At the start of the hearing the Bench headed by Chief Justice of India, Ranjan Gogoi said that there are 54 review petitions in all in addition to 3 to 5 writs. The central issue is reconsideration of the judgment.
During the course of the hearing the Travancore Devaswon Board said that it supported the entry of women of all age into the temple. Text and scriptures do not speak of exclusion of women or the practise, senior advocate Rakesh Dwivedi representing the board said.
When the court reminded him that the board had earlier argued against the entry of women, Dwivedi said that they had decided to respect the verdict. Equality is a dominant theme under the constitution and the practise violates equality, he also said. Spirit of the judgment is equal treatment to a man and women, he further added.
Opening arguments, senior counsel, K Parasaran said that there is an error on the face of record of the Sabarimala verdict. Article 15 (2) prohibits discrimination in access to public institutions of secular category and not of religious category. There were 3 failed attempts to amend Article 15 to include places of worship, he further said.
Appearing for the Sabarimala thanthri, senior advocate V Girl said that the thanthri is the father of the deity. Every deity has a character. The Sabarimala deity, unlike in another Ayyappa temples has a peculiar character of a Naishtika Brahmin.
Every devotee has a fundamental right to worship in a temple in a manner which is in sync with the character of the deity, Giri further added. Constitutional morality does not flow from a text. It was evolved in recent times. Exclusion of women of menstrual age is not based on immorality, but on the essential religious practice that the Sabarimala deity is a permanent celibate, he further added.

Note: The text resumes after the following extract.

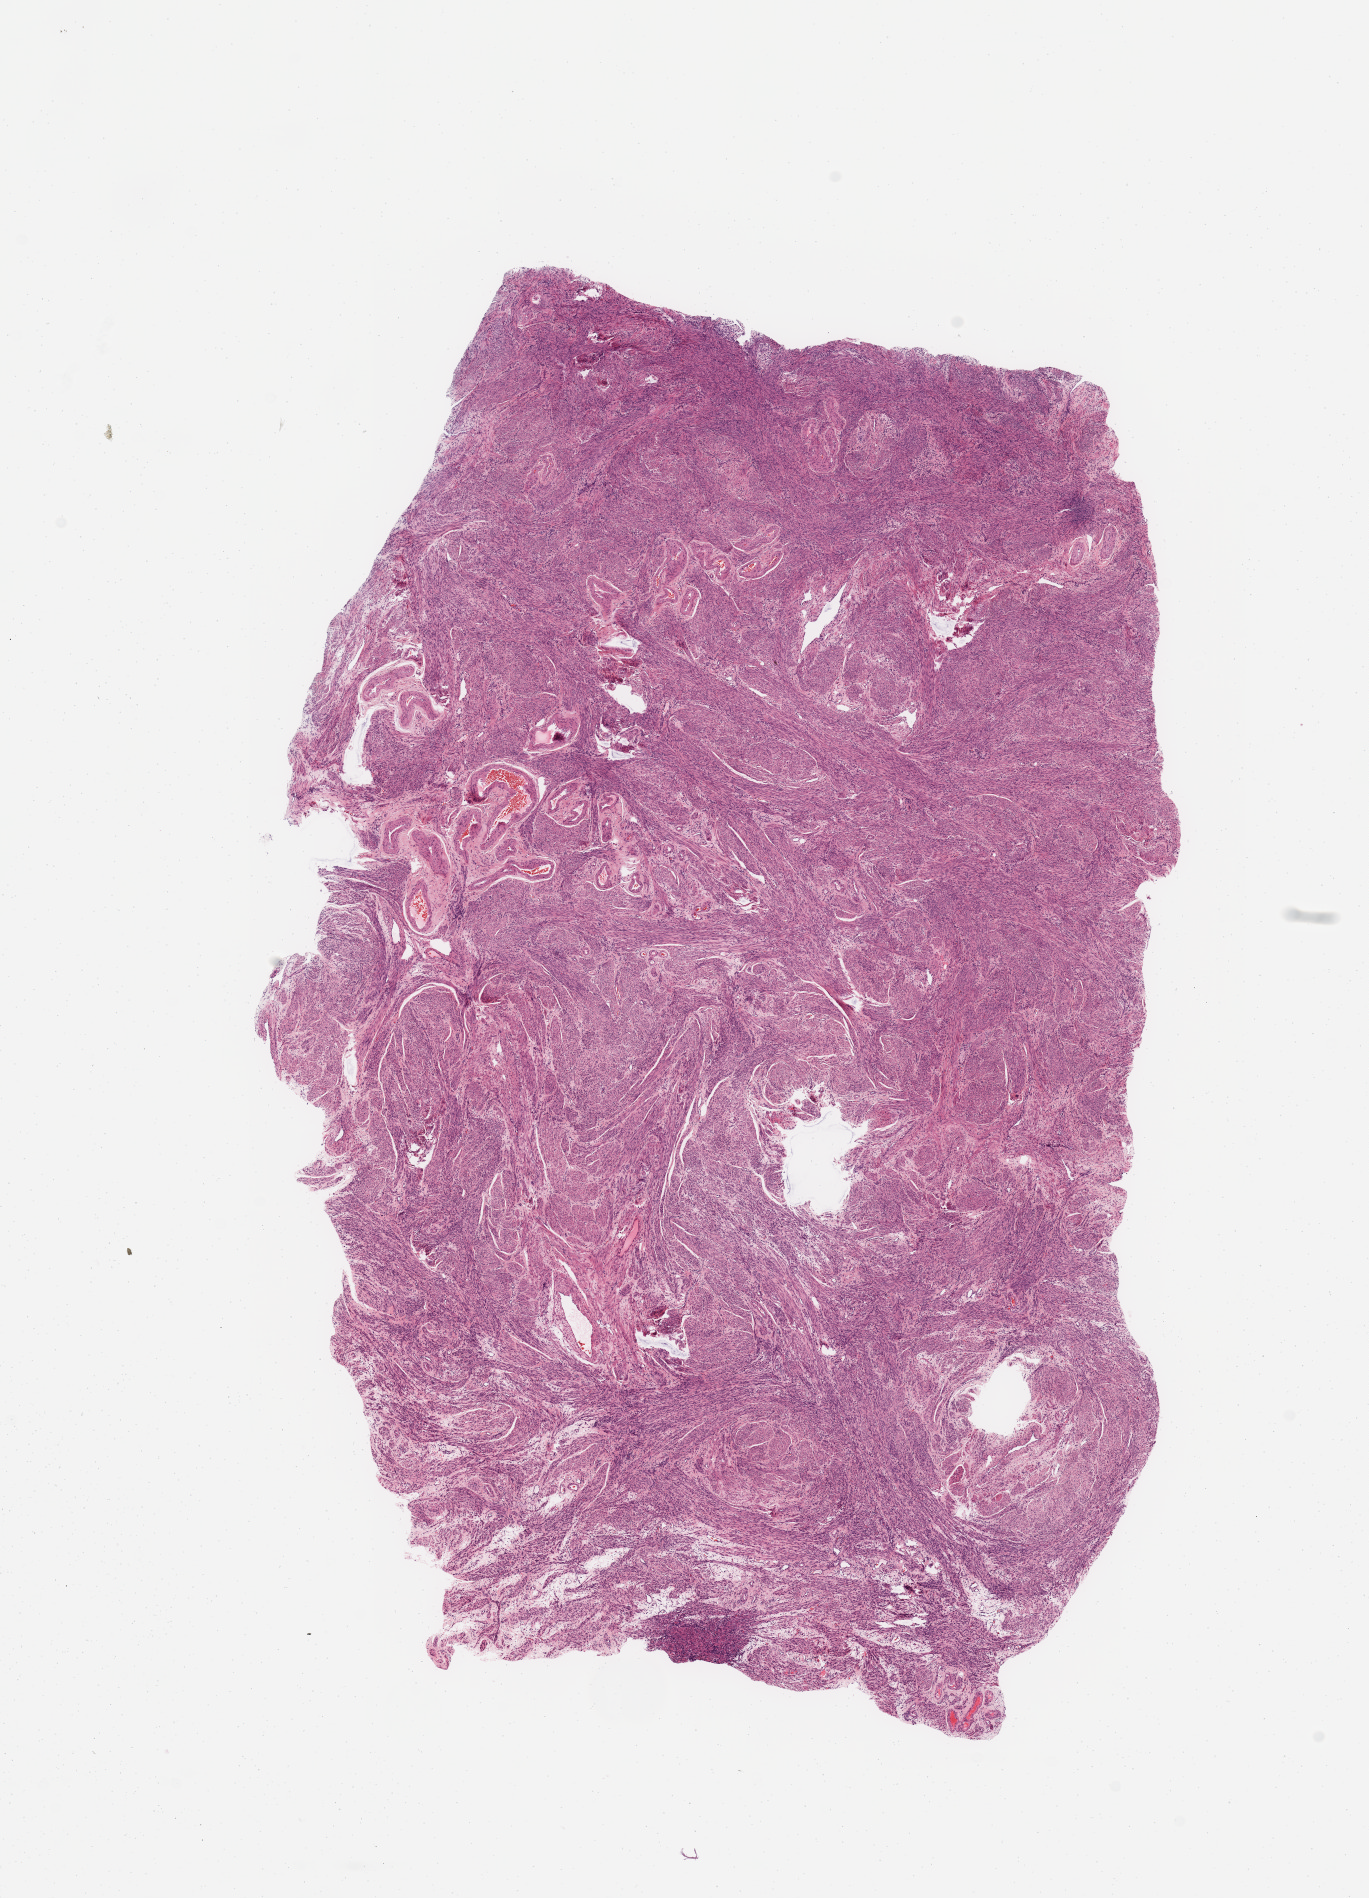
Digitized H&E tissue section (whole slide), a low-resolution overview of the entire scanned area, about 10.8 x 15.0 mm (slide scanned at 20x); normal (non-tumour) tissue sample, uterus. 60-year-old female patient.
* this section: normal (non-tumour) tissue from the same patient
* patient diagnosis: Endometrioid adenocarcinoma, NOS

He further said that he agreed with the argument advanced by Parasaran that exclusion in Sabarimala is not based on untouchability. It is an essential religious practice that the deity is a celibate, which even women in the age group of 10 and 50 believe. The essential religious nature of the Sabarimala deity is affirmed, perpetuated everyday by the offerings, pujas conducted in the temple. All this rests on this unique character of the deity. Exclusion of women of a certain age is nothing on moral or immoral, he also contended.

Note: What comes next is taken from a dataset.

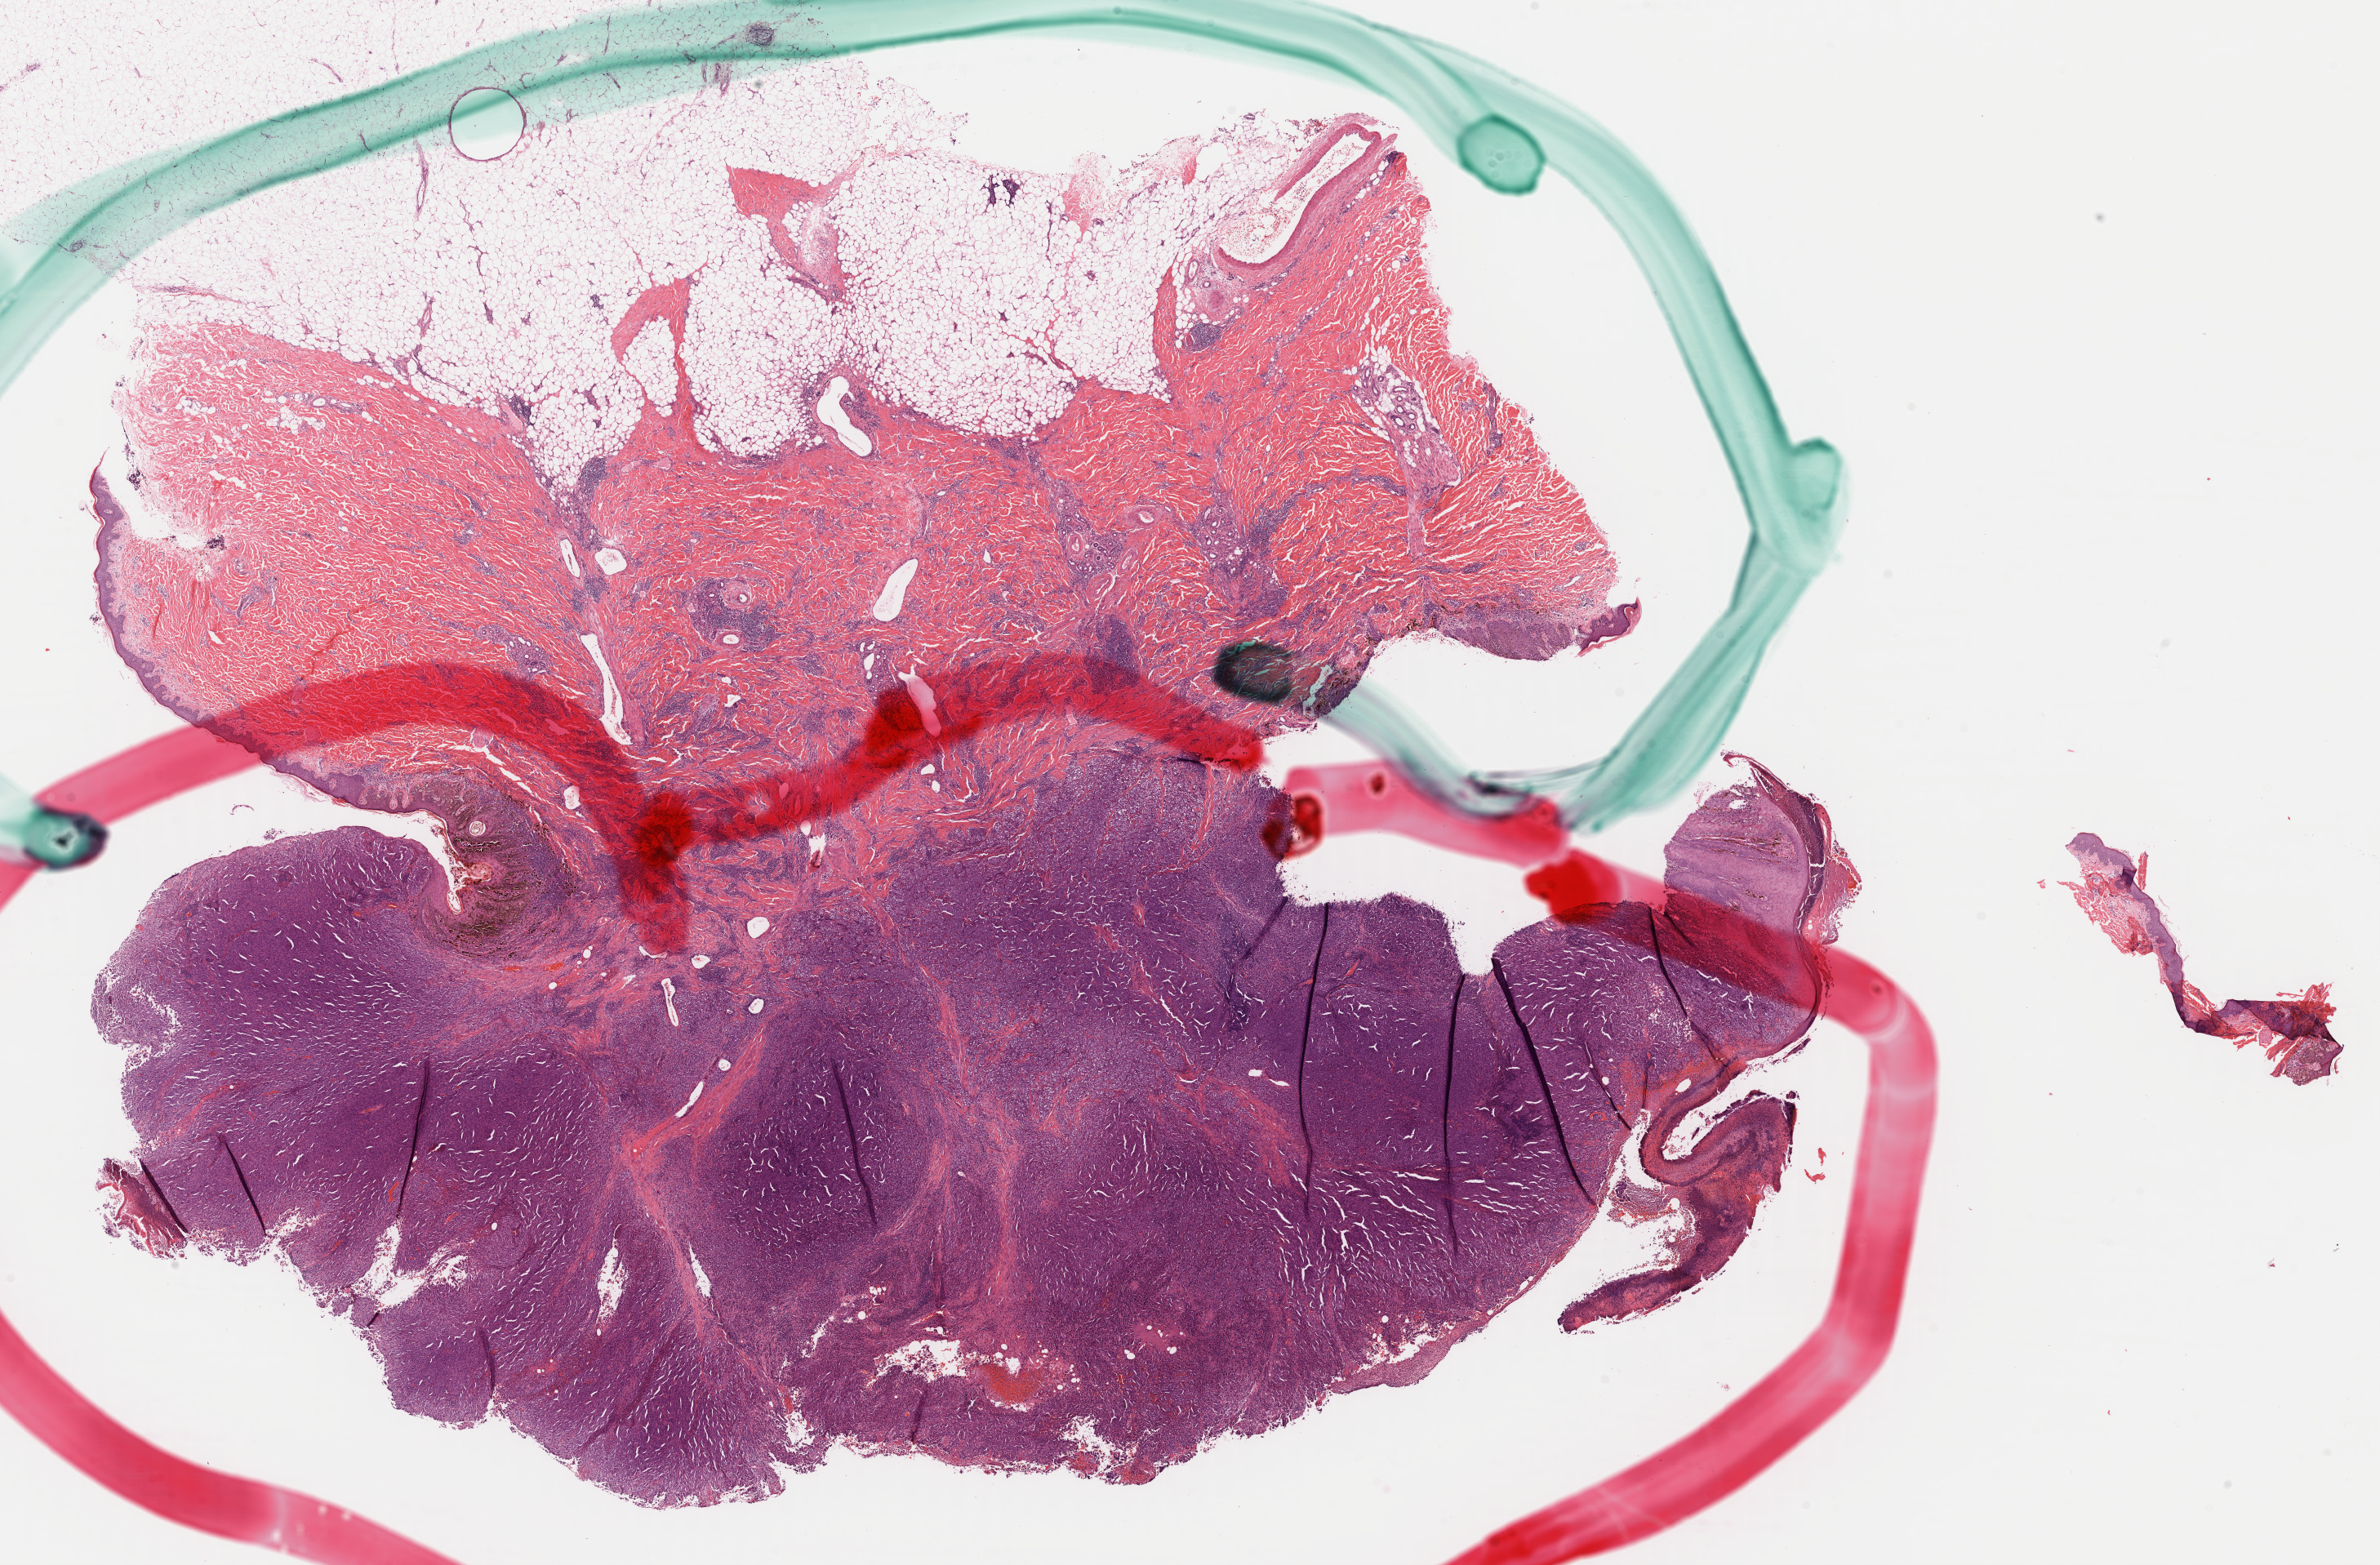
Digitized Hematoxylin and eosin (H&E) stained tissue section (whole slide) — shown as a low-resolution overview of the whole scanned area (about 23.0 x 15.1 mm, slide scanned at 40x). Formalin-fixed paraffin-embedded (FFPE) diagnostic section. Skin, primary tumour sample. Female, age 58 years at initial diagnosis.
AJCC pathologic stage: IIC. Diagnosis: Malignant melanoma, NOS.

Senior advocate, Shekhar Naphade asked, " what is the effect of your judgment. It is a mandamus given to a particular religious community that you shall not hold this belief. Some believe in God, others like Stephen Hawkins did not. You cannot tell people not to believe in a particular deity. The community alone will decide if centuries' old belief need to be followed or not. Few activists do not get to decide that, he also said.
Senior advocate R Venkatramani said that Sampradhaya should not be decided by the Supreme Court. Senior Advocate A M Singhvi said that Hinduism is the most diverse religion on this planet. And here you want to allow only essential religious practices which are universally ethical to all Hindus. Is it possible. Surely that is not the right approach in a diverse religion, he also said.
The Kerala government however objected and said that the review petitions are not maintainable in law. The judgments have reached a conclusion that the Ayyappas are not a denomination. Nothing has been made out so far to deserve a review. Non consideration of an argument is not a ground for review. It is left to the court whether an argument is essential or not, senior advocate, Jaideep Gupta, appearing for the state said.
On September 28, a five-judge Constitution bench, headed by the then Chief Justice Dipak Misra, in 4:1 verdict had paved the way for entry of women of all ages into the Sabarimala temple saying the ban amounted to gender discrimination.
There are around 54 petitions seeking review of the judgement and they were filed following the recent violent protests in favour and against the verdict.